Extend the passage about the Thap Mam gajasimha sculpture below, picking up after its final sentence.

◆ **Provided text**
------------

The site of Thap Mam in Binh Dinh Province yielded many sculptures, including numerous fantastic beasts like this gajasimha (elephant-lion). The region thrived from the eleventh to the thirteenth century when patrons constructed a large number of temples there. Thap Mam style is characterized by monumentality and the use of big, broad surfaces as background for ecstatic patterning. This gajasimha, one of a pair, stood a good distance from the front of the main shrine and was undoubtedly intended as a guardian figure that demarcated sacred space. The two massive gajasimha, with their stylized elephant heads and lion bodies, would have created a formidable deterrent to anyone with ill intent.
Dr. Nancy Tingley, Curator of the Exhibition, stands in front of Dharmapala, Champa period, 9th century.

------------

◆ **Supplied material**

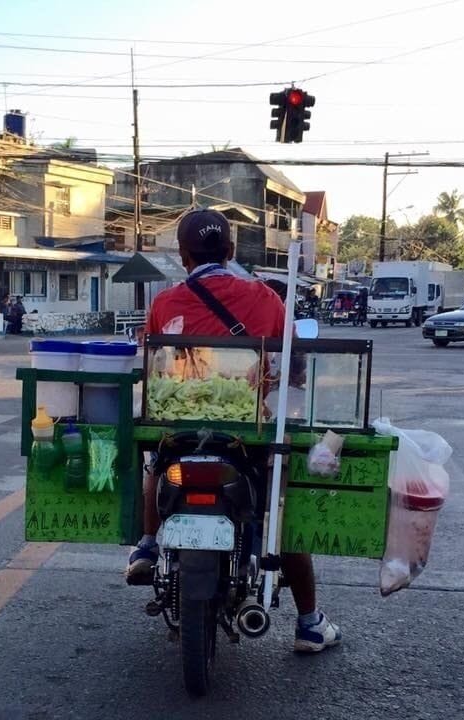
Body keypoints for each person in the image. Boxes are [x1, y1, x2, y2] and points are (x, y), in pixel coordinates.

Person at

------------

◆ **Answer to this exercise**
This figure is one of the eight fierce dharmapala (guardians of the law) that protected the gates of the Dong Duong monastery complex. A Sanskrit inscription found at the complex states that King Jaya Indravarman II established the monastery in 875. The text records that Indravarman honored the Hindu linga Bhadreshvara (Shiva) and the bodhisattva Lokeshvara, erected an image of the Buddha, established Dong Duong as a monastic community, and dedicated all of its property to the bodhisattva Sri Lakshmindra-Lokeshvara. The Dong Duong guardians may represent a specific group of dharmapala that first appeared in Tibetan and East Asian art in the eighth century.
Lintel
Fu Nan period, late 7th century
Thuy Lieu Village, An Giang Province
Stone
Museum of Vietnamese History, Ho Chi Minh City, BTLS 5977

The lintel of a Southeast Asian temple, positioned above the doorway, served as the sculptural focus for the temple’s entrance and provided a large surface for deep relief carving. The lintel framed the image of the primary deity inside and was one of the first views the devout had of the building. As in this example, early lintels often included a curved arch that imitated wooden prototypes.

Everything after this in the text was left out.